(Beginning of Task material)

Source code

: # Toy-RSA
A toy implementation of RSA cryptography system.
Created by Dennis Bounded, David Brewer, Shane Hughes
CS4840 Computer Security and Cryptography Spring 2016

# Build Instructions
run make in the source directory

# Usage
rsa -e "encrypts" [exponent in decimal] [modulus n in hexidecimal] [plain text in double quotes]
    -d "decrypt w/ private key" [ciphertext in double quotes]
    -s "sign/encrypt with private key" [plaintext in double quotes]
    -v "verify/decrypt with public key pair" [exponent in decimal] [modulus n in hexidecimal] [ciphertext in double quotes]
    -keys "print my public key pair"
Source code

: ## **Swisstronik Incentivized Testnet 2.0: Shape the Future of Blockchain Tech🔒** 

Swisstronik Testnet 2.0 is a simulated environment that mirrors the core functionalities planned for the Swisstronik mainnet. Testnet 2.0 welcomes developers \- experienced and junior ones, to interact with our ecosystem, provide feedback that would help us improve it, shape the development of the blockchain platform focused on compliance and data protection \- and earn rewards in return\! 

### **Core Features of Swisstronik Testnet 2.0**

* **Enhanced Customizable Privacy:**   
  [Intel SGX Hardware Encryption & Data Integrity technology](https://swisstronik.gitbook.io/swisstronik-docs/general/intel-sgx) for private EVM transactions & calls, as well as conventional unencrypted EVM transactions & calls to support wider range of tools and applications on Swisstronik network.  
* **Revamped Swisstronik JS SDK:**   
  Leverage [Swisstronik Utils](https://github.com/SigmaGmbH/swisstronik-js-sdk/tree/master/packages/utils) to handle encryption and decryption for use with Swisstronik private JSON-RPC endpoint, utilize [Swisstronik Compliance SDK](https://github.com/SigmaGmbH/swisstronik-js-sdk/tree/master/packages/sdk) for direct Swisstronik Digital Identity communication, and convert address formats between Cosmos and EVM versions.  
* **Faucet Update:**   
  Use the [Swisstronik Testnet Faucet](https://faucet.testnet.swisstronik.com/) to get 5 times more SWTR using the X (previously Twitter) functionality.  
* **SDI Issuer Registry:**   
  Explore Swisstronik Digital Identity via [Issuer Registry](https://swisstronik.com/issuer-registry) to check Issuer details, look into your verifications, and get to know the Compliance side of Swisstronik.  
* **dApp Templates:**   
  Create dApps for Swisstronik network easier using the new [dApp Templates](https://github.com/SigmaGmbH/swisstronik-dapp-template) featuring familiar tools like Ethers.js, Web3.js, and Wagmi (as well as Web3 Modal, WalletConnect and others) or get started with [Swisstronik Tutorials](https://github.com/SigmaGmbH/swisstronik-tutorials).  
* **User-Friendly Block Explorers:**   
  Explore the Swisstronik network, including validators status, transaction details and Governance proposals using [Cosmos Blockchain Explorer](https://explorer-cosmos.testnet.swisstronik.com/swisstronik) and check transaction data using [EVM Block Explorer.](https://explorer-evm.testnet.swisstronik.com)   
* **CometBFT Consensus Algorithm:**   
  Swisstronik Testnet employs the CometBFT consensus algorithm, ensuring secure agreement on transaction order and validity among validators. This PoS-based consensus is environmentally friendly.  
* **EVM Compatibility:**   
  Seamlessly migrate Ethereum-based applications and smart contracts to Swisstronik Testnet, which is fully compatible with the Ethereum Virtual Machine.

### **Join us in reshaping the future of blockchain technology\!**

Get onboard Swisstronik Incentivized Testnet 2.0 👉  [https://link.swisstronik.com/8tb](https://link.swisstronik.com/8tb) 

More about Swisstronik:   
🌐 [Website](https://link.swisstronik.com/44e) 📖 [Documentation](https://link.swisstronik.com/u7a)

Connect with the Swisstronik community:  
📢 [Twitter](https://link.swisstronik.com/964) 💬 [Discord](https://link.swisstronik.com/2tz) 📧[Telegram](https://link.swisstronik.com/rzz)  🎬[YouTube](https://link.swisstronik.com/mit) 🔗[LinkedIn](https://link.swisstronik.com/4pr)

(End of Task material)

▶ _To-do item_:
For each line above that holds the string "using", provide a copy of that line.

▶ _Result_:
  Use the [Swisstronik Testnet Faucet](https://faucet.testnet.swisstronik.com/) to get 5 times more SWTR using the X (previously Twitter) functionality.  
  Create dApps for Swisstronik network easier using the new [dApp Templates](https://github.com/SigmaGmbH/swisstronik-dapp-template) featuring familiar tools like Ethers.js, Web3.js, and Wagmi (as well as Web3 Modal, WalletConnect and others) or get started with [Swisstronik Tutorials](https://github.com/SigmaGmbH/swisstronik-tutorials).  
  Explore the Swisstronik network, including validators status, transaction details and Governance proposals using [Cosmos Blockchain Explorer](https://explorer-cosmos.testnet.swisstronik.com/swisstronik) and check transaction data using [EVM Block Explorer.](https://explorer-evm.testnet.swisstronik.com)   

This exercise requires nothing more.